:: Dataset excerpts

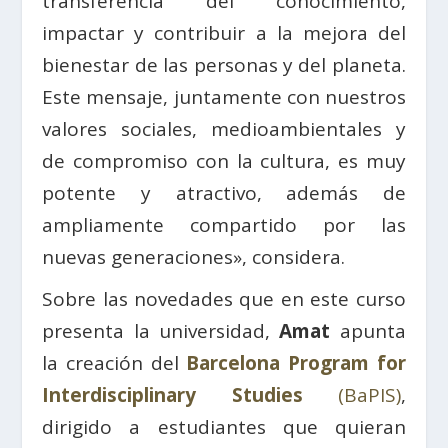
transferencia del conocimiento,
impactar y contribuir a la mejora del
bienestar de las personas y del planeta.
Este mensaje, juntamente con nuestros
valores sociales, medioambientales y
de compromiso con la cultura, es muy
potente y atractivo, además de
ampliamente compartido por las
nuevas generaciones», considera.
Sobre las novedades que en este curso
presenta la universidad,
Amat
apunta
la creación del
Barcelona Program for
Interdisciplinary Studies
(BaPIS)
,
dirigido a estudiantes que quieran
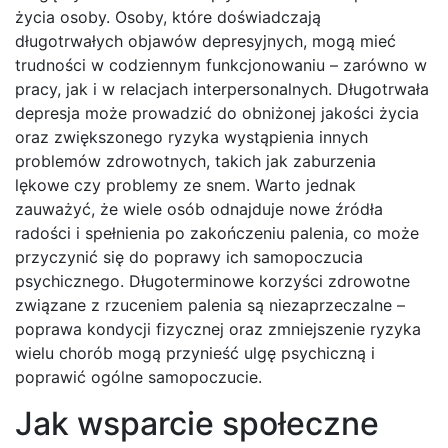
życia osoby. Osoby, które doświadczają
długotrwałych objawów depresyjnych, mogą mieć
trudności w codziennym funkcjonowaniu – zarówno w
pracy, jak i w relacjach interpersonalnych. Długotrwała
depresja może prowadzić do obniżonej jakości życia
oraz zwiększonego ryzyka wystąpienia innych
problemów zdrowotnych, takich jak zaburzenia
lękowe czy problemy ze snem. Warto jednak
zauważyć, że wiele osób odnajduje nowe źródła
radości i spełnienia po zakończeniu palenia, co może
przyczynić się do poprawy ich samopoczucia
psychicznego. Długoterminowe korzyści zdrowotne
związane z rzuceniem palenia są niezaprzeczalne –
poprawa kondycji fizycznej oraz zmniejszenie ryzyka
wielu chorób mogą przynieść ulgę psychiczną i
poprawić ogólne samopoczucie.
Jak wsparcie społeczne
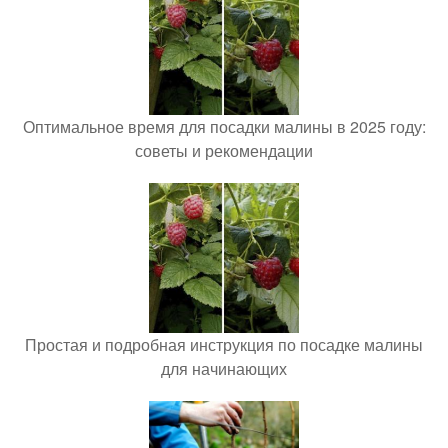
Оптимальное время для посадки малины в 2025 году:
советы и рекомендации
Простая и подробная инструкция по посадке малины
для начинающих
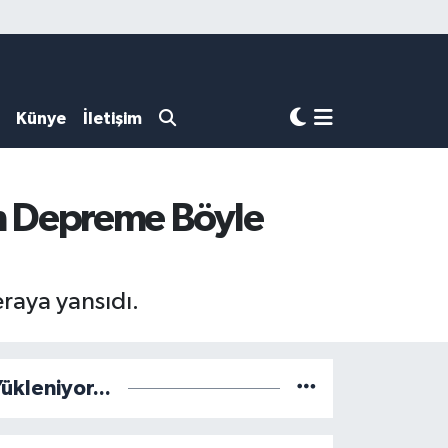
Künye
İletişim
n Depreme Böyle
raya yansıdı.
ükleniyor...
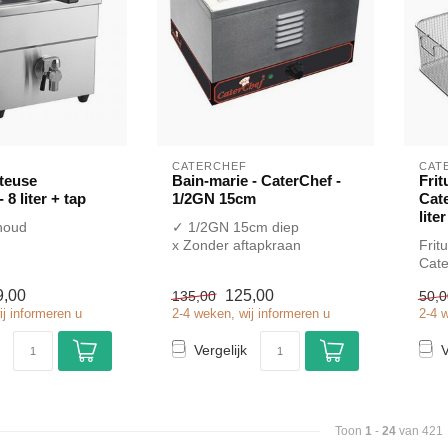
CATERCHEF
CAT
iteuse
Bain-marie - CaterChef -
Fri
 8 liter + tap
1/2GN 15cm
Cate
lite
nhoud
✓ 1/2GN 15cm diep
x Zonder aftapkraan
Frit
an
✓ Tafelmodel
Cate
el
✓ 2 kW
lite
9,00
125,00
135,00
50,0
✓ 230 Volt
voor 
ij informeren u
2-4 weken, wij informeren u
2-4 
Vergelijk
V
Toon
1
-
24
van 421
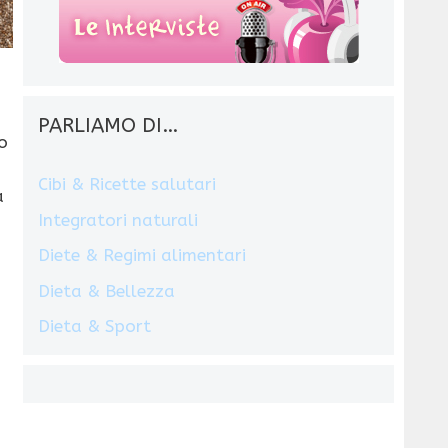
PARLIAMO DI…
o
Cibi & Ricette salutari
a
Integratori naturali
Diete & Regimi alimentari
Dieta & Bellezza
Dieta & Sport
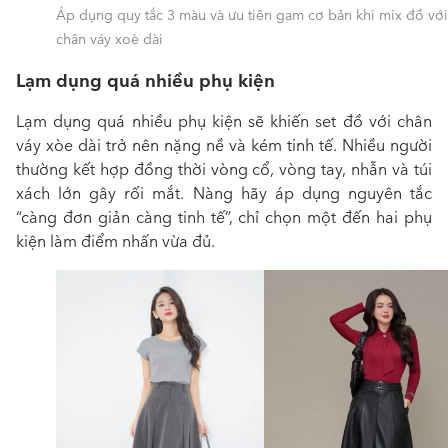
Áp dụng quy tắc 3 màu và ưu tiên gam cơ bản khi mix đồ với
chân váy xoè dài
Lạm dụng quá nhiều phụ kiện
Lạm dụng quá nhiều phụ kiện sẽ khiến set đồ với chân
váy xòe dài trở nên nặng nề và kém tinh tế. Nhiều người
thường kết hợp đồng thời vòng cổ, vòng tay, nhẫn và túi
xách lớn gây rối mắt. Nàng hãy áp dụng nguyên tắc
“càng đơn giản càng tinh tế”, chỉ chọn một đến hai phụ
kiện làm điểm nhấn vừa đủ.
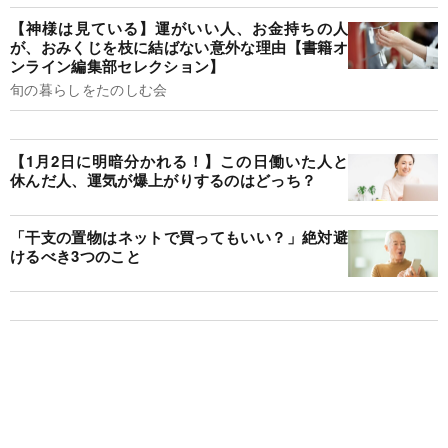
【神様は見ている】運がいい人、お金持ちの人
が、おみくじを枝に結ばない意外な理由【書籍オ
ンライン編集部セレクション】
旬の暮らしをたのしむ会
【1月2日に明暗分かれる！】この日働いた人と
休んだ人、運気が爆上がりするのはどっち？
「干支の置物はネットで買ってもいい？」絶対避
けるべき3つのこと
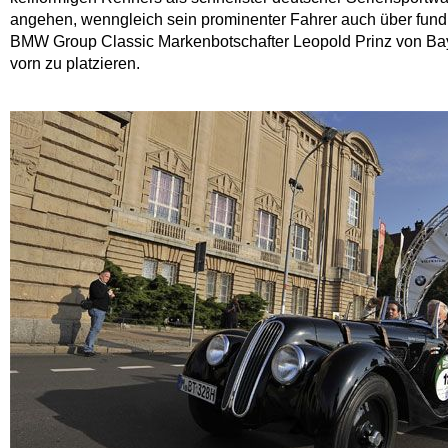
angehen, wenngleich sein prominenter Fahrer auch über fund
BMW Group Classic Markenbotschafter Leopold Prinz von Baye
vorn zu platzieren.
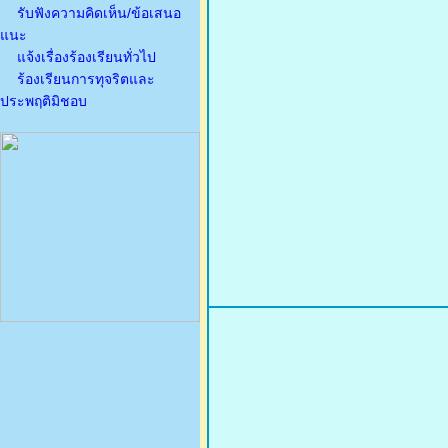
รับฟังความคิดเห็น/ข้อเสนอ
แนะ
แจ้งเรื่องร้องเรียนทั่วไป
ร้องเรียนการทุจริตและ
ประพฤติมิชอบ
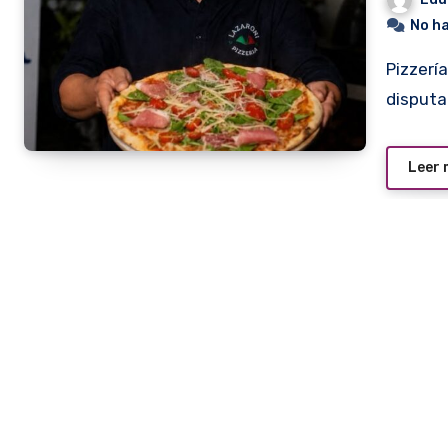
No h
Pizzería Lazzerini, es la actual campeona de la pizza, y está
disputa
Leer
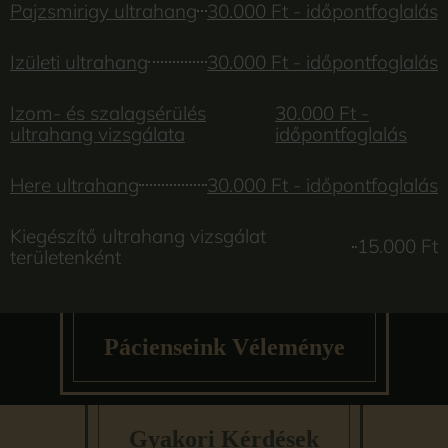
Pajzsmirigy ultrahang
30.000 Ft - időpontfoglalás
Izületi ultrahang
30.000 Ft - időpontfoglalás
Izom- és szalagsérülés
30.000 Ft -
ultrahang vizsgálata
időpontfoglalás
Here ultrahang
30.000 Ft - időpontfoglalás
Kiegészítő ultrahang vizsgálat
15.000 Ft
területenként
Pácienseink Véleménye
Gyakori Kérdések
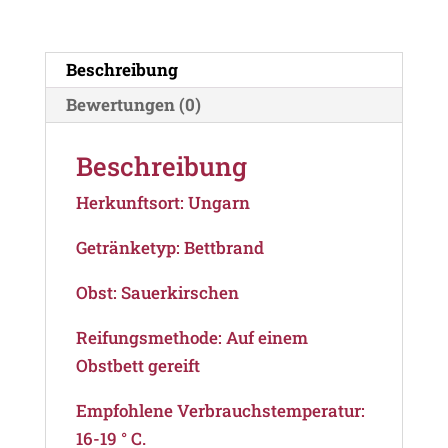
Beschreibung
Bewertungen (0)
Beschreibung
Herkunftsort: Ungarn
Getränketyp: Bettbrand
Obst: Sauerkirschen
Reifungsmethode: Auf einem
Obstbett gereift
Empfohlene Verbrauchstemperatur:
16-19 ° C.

::::
:: Dataset excerpts

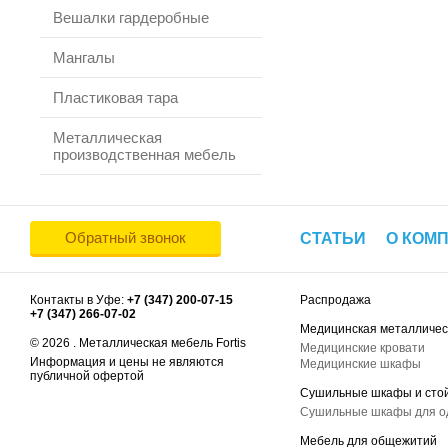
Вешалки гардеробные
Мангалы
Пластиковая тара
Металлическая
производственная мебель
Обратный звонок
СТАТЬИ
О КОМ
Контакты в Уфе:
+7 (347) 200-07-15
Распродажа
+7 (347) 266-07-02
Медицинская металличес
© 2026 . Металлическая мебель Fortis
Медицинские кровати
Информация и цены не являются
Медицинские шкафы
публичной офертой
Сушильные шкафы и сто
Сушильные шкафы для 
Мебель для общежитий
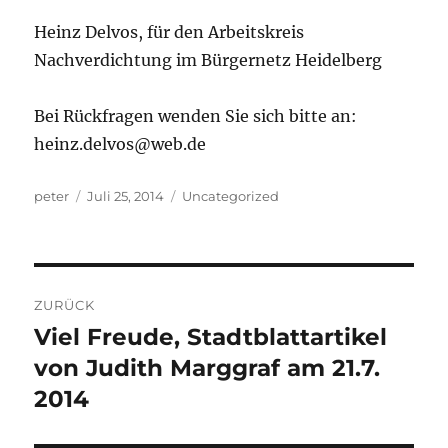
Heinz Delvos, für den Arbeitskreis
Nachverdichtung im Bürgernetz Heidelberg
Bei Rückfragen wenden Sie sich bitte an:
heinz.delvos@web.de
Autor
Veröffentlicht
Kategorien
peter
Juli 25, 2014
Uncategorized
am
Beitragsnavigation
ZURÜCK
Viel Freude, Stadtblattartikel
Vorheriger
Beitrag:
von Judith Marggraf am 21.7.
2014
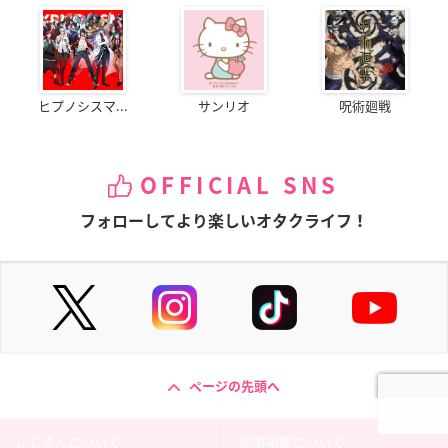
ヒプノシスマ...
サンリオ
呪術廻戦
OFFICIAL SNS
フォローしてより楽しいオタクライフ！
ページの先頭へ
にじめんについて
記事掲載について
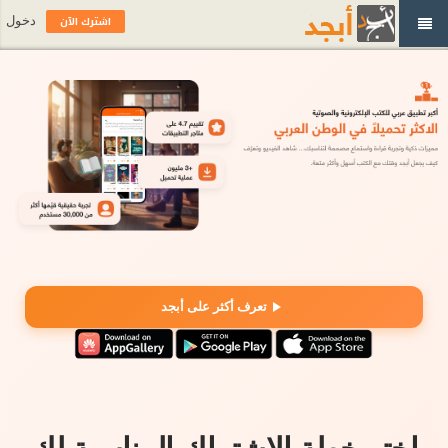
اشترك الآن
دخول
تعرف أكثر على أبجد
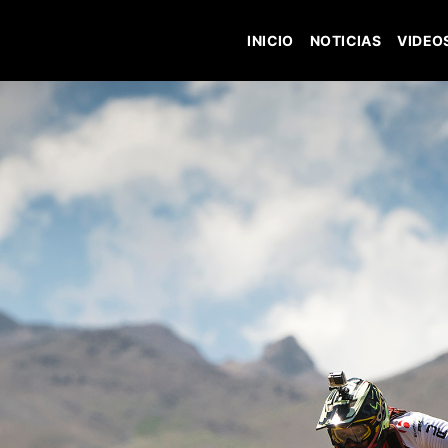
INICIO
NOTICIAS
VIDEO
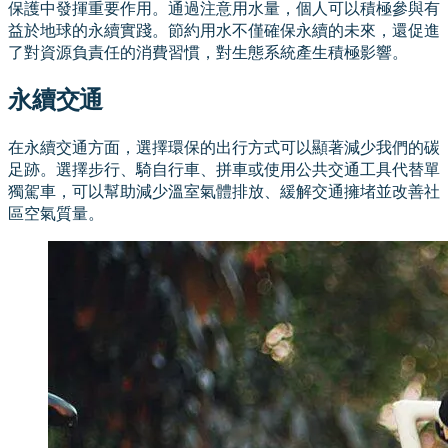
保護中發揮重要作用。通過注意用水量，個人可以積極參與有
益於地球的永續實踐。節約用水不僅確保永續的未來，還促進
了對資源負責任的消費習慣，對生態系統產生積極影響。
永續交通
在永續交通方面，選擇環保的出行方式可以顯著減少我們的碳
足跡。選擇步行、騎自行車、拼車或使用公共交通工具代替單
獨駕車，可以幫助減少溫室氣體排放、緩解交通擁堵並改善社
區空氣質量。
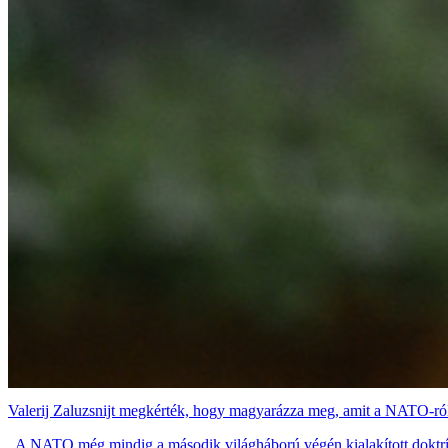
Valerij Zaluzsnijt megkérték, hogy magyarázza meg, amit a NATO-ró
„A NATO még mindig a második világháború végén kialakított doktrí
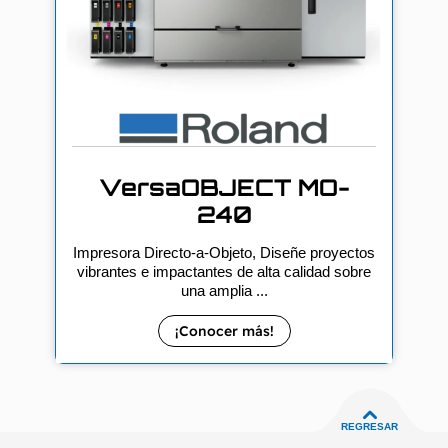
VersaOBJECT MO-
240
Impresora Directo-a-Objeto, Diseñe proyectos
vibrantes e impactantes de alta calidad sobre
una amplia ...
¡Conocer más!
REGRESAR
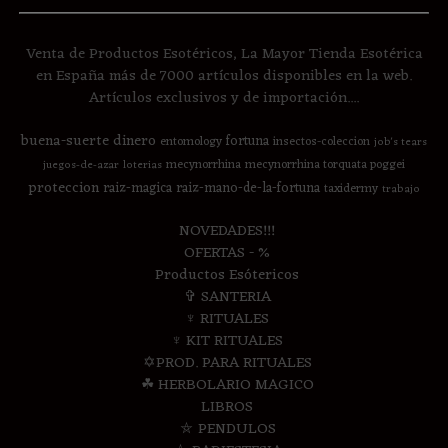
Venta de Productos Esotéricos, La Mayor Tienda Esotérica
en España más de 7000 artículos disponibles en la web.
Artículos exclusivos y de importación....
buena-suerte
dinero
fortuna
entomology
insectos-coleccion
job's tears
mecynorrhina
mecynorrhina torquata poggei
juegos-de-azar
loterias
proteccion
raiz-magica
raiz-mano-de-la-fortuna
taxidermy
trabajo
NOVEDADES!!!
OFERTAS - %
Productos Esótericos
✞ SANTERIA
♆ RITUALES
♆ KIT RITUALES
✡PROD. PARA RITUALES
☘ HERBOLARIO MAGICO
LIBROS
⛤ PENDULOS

::::
:: Dataset excerpts

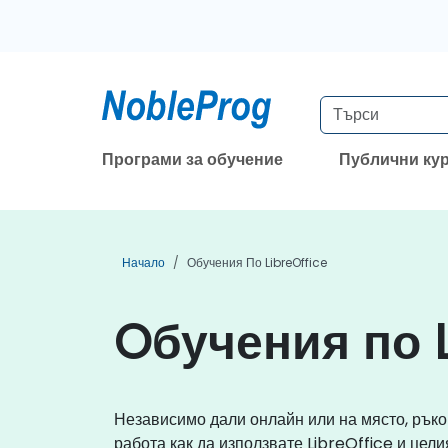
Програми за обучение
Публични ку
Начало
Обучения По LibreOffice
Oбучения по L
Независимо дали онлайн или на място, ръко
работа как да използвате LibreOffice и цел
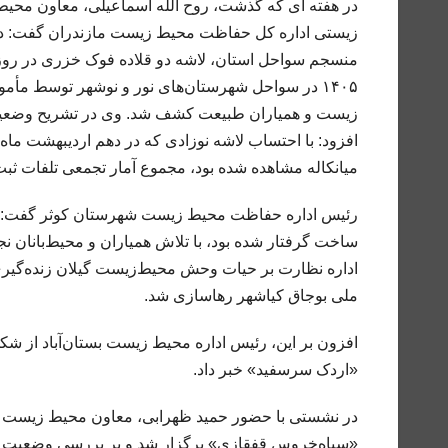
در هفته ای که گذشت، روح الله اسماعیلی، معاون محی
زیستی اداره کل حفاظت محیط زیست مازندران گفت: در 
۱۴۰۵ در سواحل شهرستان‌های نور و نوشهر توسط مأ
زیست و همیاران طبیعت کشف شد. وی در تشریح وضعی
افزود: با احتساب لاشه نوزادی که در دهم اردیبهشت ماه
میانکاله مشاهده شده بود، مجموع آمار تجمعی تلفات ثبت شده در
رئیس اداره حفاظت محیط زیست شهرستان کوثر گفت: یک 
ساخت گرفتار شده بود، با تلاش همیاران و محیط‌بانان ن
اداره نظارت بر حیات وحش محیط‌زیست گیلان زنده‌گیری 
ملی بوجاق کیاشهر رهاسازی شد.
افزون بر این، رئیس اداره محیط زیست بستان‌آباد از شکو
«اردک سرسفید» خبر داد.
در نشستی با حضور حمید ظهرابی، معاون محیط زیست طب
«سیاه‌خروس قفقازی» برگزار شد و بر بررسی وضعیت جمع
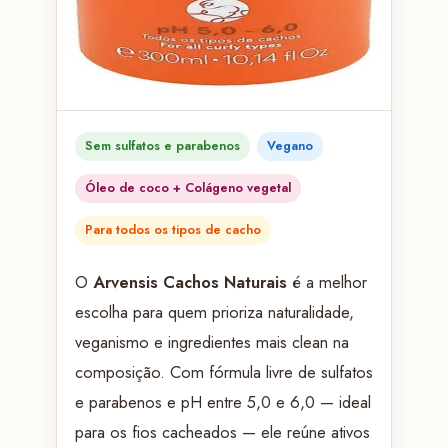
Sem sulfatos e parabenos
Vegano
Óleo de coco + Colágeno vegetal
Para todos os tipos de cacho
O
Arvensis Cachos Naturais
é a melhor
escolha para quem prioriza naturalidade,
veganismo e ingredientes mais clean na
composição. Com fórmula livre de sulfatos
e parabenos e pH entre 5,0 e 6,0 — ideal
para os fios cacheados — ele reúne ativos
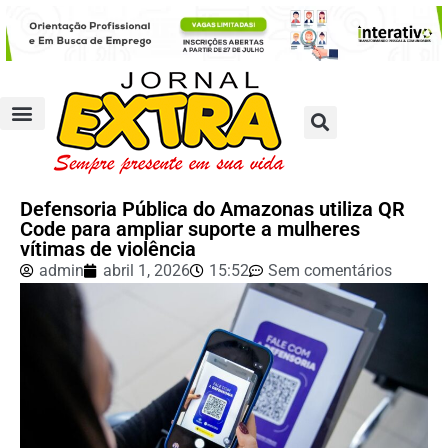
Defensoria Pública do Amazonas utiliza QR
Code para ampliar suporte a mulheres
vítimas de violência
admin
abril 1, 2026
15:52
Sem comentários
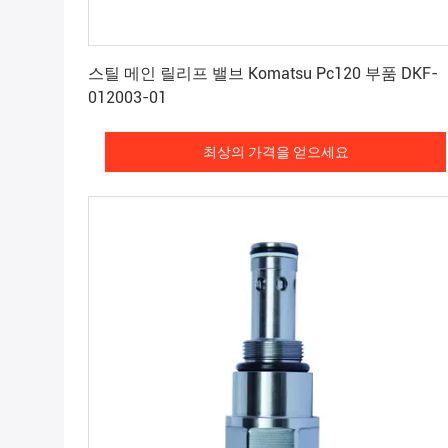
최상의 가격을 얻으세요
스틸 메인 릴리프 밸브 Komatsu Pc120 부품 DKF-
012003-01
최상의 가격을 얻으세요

::::

**Instructions for the task**
Could you repeat, exactly, only the lines above starting at the one that has "Медицинские кровати" and stopping after the one that has "フォローしてより楽しいオタクライフ！", without the pictures?

**Answer section**
Медицинские кровати
Информация и цены не являются
Медицинские шкафы
публичной офертой
Сушильные шкафы и сто
Сушильные шкафы для 
Мебель для общежитий
Heinz Delvos, für den Arbeitskreis
Nachverdichtung im Bürgernetz Heidelberg
Bei Rückfragen wenden Sie sich bitte an:
heinz.delvos@web.de
Autor
Veröffentlicht
Kategorien
peter
Juli 25, 2014
Uncategorized
am
Beitragsnavigation
ZURÜCK
Viel Freude, Stadtblattartikel
Vorheriger
Beitrag:
von Judith Marggraf am 21.7.
2014
ヒプノシスマ...
サンリオ
呪術廻戦
OFFICIAL SNS
フォローしてより楽しいオタクライフ！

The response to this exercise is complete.